In a report by Forbes, it was revealed that Damon Rowe, the Director of the Office of Fraud Enforcement at the U.S. Internal Revenue Service has announced that their office has operationalized and set forth a dedicated team of IRS Criminal Investigation agents to pursue the IRS' current bid to track down criminal activities, specifically, the omission of annual tax returns. Dubbed as "Operation Hidden Treasure," the task force is comprised of agents trained in cryptocurrency and virtual currency tracking.

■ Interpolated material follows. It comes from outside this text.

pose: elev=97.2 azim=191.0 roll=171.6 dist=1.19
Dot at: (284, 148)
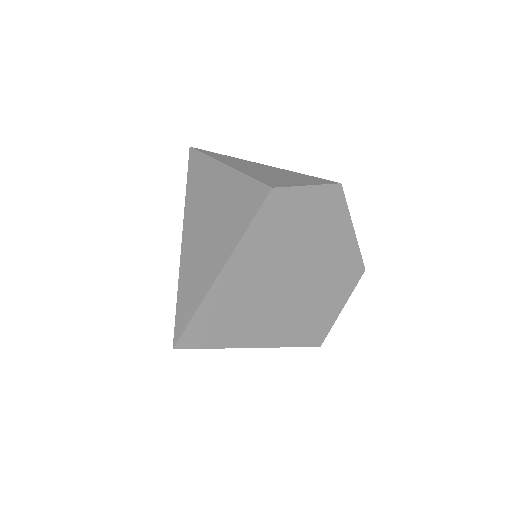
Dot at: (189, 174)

The question here is whether this counts as federal overreach, when, for the most part of crypto's decade-long history, it has largely been ignored either as an inconsequential asset class that had no impact in the national economy, or as just another fad creating its own bubble. Since the rise of Bitcoin's price and the eventual development of blockchain technologies furthering the use value of cryptocurrencies, the space has attracted a lot of attention, and now, the IRS has its eyes on crypto once more.
Not too long ago, in 2015, the U.S. government tracked down, arrested, and eventually convicted Ross Ulbricht for the creation and operation of Silk Road, the infamous darknet market where Bitcoin was used to facilitate illicit sales. This precedent in governmental intervention on possibly criminal activities involving cryptocurrencies set forth the tone of how, years later, state agencies such as the IRS are now pursuing suspected tax crimes from among early adopters of the technology.
Carolyn Schenck, national fraud counsel in the IRS Office of Chief Counsel, stated during the Federal Bar Association presentation that the IRS is working closely with private contractors and vendors to develop tracing signatures that could detect possibly fraudulent activity. These parameters include analyses of transactions strategically placed below compliance requirements such as sending a sequence of transactions below $10,000 at a time, making use of shell corporations to conceal fund amounts, as well as "getting on and off the chain," according to Schenck.
However, it seems that the IRS has conflicting positions on what counts as criminal or fraudulent activity in relation to crypto. In an updated it was specifically stated that investors or holders who bought “virtual currency with real currency” i.e., convert from fiat to crypto, are not obliged to provide audit reports on those transaction based on an annual tax return sheet. The opposite goes forth when users cash out their crypto either through every-day purchases or as a means of repurposing and re-investing in other cryptocurrency assets: these are categorized by the IRS as applicably taxable.
Disclaimer: This article is provided for informational purposes only. It is not offered or intended to be used as legal, tax, investment, financial, or other advice.